Prime Minister Irakli Garibashvili has announced that the government will auction 14 sanatoriums in Tskaltubo, the total value of which is 50 million GEL.
On July 5, during his visit to Tskaltubo, at the presentation of the ‘New Life of Tskaltubo’ project, Garibashvili stated that there were two hindering factors in the development plan of Tskaltubo for the government so far:
“The main problem was the question of ownership of water resources – the investor was a private person. On our decision to renovate them, the government officially became the owner of this resource.
“The second issue was the approval of the master plan. The plan is complete. We took into account the uniqueness of Tskaltubo as much as possible.

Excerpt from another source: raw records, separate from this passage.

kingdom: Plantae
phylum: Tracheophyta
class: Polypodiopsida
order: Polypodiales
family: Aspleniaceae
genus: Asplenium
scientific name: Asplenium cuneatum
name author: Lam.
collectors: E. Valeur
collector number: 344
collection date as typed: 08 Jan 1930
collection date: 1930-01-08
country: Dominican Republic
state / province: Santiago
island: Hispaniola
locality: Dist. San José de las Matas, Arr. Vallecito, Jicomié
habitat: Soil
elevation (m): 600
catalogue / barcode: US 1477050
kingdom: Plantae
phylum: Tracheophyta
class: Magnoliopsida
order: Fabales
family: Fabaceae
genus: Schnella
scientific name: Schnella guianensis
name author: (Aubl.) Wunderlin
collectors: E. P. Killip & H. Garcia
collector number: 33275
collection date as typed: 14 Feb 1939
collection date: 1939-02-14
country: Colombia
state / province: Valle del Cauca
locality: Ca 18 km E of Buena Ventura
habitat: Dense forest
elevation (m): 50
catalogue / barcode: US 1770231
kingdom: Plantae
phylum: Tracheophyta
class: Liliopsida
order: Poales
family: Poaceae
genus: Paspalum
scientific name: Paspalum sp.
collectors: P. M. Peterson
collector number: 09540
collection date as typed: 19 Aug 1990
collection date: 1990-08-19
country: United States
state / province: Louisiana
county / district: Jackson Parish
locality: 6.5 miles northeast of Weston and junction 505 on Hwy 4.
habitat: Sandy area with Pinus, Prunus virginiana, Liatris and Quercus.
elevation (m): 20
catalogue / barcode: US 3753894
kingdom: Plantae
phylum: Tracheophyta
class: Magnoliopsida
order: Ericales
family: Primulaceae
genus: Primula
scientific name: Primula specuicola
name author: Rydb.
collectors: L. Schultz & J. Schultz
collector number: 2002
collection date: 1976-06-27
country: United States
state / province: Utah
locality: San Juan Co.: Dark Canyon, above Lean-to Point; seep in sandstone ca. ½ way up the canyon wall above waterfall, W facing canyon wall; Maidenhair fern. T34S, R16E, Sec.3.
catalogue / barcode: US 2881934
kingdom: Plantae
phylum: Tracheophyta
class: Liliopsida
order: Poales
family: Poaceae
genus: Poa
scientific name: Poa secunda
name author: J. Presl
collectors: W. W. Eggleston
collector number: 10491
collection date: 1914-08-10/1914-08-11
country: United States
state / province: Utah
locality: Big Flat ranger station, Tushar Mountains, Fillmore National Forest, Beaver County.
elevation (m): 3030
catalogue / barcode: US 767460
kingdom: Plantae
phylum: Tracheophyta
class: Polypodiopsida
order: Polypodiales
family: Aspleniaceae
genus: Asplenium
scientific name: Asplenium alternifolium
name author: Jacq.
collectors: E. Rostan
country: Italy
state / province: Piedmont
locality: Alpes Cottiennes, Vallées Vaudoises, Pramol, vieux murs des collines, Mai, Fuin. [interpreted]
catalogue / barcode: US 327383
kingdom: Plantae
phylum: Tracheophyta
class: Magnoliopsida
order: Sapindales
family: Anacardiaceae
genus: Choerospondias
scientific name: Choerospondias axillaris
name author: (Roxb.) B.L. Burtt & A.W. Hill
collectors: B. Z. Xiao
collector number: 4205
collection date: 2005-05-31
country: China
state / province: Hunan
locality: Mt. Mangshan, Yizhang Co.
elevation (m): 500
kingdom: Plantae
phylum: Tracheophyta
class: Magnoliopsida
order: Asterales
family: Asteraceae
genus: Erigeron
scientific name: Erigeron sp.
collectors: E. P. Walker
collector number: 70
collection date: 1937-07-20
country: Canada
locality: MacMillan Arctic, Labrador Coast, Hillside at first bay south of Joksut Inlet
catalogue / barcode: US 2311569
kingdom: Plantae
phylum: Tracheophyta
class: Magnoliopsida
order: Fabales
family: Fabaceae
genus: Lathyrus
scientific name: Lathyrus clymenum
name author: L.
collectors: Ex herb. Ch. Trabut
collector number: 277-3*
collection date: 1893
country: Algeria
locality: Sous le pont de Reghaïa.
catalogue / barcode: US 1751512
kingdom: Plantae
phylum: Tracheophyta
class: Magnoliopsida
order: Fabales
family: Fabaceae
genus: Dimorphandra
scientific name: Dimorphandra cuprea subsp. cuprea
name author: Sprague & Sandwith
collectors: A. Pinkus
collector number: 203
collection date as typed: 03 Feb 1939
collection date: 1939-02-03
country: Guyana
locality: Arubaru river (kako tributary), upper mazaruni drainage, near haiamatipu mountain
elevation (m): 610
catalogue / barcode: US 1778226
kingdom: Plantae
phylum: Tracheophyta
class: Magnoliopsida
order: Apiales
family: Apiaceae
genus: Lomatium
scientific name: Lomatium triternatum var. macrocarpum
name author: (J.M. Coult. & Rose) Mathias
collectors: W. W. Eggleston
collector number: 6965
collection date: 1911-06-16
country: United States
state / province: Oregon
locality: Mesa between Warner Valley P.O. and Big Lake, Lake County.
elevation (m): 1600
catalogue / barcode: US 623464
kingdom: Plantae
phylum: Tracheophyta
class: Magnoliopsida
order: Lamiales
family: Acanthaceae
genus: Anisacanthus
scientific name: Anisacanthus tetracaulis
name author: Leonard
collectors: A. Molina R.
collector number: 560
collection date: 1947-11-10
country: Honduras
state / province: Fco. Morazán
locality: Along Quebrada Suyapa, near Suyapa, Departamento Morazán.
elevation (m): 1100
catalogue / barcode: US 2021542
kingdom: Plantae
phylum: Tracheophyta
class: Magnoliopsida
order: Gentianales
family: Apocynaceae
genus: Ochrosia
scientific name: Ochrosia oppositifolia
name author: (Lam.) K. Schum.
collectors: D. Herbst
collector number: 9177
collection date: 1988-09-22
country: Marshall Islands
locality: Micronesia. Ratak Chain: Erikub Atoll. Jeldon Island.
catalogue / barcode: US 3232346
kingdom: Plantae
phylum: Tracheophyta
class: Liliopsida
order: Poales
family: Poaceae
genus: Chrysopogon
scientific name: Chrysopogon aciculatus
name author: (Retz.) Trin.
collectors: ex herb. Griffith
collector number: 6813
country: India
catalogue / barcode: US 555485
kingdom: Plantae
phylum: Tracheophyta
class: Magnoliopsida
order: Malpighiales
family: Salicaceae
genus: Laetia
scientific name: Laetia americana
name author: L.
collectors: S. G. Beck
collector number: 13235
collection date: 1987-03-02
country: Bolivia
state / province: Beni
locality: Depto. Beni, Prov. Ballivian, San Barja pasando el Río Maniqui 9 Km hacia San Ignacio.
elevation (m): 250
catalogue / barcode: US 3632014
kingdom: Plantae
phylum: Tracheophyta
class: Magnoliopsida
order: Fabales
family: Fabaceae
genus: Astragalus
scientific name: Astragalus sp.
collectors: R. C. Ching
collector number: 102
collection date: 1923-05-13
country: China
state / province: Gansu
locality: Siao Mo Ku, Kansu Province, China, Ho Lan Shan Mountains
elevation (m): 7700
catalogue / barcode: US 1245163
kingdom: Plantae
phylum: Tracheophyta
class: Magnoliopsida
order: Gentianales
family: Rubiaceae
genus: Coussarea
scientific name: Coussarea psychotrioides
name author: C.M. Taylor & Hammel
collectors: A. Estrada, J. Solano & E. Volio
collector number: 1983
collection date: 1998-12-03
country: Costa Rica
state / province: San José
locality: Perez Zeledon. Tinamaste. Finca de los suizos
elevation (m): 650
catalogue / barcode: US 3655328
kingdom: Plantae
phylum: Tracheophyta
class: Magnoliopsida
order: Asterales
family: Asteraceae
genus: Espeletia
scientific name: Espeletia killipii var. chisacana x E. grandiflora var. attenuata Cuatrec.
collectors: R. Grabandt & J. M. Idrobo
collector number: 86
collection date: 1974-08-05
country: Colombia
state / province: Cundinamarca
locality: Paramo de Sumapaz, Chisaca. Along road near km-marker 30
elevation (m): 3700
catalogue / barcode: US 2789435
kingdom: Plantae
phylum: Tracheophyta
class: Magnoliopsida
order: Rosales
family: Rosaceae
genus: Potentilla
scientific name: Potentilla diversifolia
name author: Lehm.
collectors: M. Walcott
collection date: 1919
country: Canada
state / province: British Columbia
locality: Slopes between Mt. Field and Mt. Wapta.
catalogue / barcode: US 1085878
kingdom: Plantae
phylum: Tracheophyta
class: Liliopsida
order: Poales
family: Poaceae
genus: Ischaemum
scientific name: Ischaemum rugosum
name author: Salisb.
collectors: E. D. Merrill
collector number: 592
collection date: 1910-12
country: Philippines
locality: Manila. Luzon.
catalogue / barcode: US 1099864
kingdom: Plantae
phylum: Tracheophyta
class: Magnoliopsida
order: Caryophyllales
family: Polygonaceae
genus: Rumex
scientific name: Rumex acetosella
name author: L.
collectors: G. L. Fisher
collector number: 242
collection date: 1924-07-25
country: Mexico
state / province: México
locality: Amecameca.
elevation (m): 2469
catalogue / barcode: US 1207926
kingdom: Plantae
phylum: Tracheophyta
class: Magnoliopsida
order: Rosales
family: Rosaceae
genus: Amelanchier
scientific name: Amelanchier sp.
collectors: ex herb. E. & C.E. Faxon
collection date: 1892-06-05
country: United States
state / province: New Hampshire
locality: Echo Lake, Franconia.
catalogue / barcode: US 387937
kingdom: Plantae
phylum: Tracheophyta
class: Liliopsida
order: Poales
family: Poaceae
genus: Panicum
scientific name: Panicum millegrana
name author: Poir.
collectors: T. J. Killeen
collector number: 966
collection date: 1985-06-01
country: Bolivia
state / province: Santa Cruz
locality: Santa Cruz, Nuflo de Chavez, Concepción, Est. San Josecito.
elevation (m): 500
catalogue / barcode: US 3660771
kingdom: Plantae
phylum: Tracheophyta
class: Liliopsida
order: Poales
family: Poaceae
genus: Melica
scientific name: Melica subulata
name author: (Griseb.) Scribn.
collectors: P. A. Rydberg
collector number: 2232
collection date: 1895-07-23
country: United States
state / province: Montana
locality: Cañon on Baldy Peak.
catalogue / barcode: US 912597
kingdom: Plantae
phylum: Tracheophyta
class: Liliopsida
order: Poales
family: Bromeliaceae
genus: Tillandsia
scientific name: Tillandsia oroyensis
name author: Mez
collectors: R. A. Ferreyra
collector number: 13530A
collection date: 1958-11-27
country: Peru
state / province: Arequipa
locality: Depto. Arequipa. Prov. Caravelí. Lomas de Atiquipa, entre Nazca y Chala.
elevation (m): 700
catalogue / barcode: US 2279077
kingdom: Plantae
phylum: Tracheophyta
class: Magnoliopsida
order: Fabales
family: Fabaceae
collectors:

After the 1930s, the development of Tskaltubo was carried out according to a scientifically based plan, and 22 sanatoriums were built, many of which can be said to be works of architectural art.”
He noted that the government plans to start “the process of restoring Tskaltubo”:
“All issues have been resolved – water, general planning… Now we have 14 sanatoriums for sale, the value of which, according to today’s estimation, is about 50 million GEL, and we expect that 500 million GEL will be invested,” he said, adding that 500 million GEL will be a private investment, in addition to which, “the state undertakes to invest tens of additional GEL in order to make Tskaltubo a world-class modern spa-resort, like Baden-Baden and others, as Tskaltubo has the potential for it.”
He noted that 25,000 visitors visited Tskaltubo in 2019 and “this figure will increase in a few years”.
The government believes that the Tskaltubo project will create more than 3,200 new jobs.
“Tskaltubo will offer its guests not only unique thermal waters, but also top-notch vacationing opportunities, an eco-friendly and healthy environment, and natural monuments distinguishing not only Tskaltubo and Imereti, but also all of Georgia,” the goverment claims.
In 2019, billionaire ex-PM Bidzina Ivanishvili launched an initiative to “revive” the Tskaltubo resort, however, he did not purchase any buildings himself.
The construction of sanatoriums in Tskaltubo began in the 1920s, and, over time, it became a place of vacation for the working class. However, with the collapse of the USSR, the resort was abandoned. Most of the buildings are now almost completely destroyed.